Already many large leading private employers and public sector employers offer paid maternity leave, usually at full pay for periods of between 6 and 14 weeks, often conditional on return to work.
The introduction of this paid parental leave scheme complements the enhanced employment benefits for parents introduced in the National Employment Standards which will commence in January 2010.
Implications for employers
This new scheme may influence leading employers to reconsider their programs and offer enhanced benefits above the government scheme, for example to:
- offer paid parental leave for the primary carer (many only pay mothers maternity leave)
- increase the period of leave to 18 weeks (most range from 6–14 weeks)

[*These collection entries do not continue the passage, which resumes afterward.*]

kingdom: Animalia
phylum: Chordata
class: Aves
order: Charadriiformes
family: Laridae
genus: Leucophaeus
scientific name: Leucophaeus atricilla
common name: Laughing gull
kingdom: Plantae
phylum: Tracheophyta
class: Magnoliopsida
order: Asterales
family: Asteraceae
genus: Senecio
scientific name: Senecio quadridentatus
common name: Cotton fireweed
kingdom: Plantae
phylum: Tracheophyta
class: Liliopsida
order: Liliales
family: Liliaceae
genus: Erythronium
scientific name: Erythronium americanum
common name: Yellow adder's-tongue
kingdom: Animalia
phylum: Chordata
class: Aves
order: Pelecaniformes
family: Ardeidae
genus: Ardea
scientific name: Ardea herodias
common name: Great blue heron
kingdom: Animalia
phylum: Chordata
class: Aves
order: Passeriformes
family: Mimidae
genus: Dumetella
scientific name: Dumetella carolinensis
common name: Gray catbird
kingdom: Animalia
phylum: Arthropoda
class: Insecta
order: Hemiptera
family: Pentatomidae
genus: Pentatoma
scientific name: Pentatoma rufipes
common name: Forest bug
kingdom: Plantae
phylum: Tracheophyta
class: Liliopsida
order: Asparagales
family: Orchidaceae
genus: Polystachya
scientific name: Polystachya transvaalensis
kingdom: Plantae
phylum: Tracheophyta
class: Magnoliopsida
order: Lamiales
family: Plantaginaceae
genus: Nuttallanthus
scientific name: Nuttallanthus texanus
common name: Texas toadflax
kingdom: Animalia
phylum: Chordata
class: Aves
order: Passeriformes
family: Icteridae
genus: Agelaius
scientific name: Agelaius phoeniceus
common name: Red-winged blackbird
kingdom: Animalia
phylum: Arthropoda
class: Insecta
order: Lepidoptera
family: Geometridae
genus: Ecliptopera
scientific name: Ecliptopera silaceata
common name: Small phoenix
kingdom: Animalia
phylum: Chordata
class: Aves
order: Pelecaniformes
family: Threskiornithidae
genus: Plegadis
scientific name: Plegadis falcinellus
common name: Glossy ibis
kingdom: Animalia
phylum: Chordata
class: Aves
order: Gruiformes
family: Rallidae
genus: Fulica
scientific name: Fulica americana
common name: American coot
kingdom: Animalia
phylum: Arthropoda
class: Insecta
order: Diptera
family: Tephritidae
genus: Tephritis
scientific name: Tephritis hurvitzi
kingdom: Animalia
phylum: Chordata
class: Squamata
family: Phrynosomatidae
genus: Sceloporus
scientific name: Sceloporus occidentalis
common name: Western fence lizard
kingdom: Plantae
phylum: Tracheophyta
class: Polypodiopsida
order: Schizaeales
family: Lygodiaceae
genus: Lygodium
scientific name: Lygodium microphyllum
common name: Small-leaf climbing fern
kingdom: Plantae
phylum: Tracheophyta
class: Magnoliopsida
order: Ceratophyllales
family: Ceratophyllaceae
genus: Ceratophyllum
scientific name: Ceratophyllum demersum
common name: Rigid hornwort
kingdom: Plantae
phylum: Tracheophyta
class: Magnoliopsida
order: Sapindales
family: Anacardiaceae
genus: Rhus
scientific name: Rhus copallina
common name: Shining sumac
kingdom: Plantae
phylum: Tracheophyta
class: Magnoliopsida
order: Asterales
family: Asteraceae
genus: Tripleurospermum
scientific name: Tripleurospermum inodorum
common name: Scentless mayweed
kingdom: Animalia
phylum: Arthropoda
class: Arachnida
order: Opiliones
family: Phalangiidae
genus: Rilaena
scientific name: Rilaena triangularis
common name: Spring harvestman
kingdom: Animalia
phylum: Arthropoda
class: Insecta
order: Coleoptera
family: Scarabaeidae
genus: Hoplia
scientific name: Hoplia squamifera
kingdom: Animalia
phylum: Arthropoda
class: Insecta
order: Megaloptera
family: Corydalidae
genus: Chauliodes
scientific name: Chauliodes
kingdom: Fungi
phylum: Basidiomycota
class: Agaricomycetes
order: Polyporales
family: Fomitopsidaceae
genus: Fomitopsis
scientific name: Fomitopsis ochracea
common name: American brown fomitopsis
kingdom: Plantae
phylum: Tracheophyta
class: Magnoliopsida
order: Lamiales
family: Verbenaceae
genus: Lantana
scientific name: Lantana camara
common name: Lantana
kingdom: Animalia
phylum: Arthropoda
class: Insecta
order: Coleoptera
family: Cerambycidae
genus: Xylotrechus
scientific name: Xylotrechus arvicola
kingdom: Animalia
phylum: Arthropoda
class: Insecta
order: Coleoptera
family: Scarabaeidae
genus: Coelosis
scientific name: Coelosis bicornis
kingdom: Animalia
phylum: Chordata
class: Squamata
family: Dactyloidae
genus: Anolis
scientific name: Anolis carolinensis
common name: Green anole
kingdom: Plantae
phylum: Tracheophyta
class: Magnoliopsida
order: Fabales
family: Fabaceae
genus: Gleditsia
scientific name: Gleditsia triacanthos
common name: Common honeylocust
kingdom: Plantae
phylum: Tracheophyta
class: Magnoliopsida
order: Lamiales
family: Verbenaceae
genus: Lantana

- offer to make up the wage gap between minimum wage and a person’s actual wage (as done by many employers for workers compensation payments)
- offer to make superannuation contributions for the leave period (even though not mandated to do so)
- offer the same benefits for employees earning over $150,000
- implement these enhancements well before the January 2011 introduction date, or
- offer 1–3 weeks paid paternity leave (although this is also not mandated).
Reduction in the cap on employer superannuation contributions
The government last night also announced a reduction of the cap on employer contributions (which includes salary sacrificed contributions). From 1 July 2009 the cap will be $25,000 instead of $50,000 for employees under age 50.
For employees over 50, the transitional concessional superannuation contributions cap will be reduced from $100,000 to $50,000 per annum, with the cap fading out as originally proposed in the 2011–12 year.
The government also announced that the existing grandfathering arrangements concerning the application of the concessional caps to members with defined benefit interests will continue.
Implications for employers
- If an employer makes contributions for an employee above these caps, a tax rate of 46.5 per cent applies to the contributions instead of the usual 15 per cent.
- A substantial incentive exists for employees to take maximum advantage of the present concessional cap levels, prior to 1 July 2009.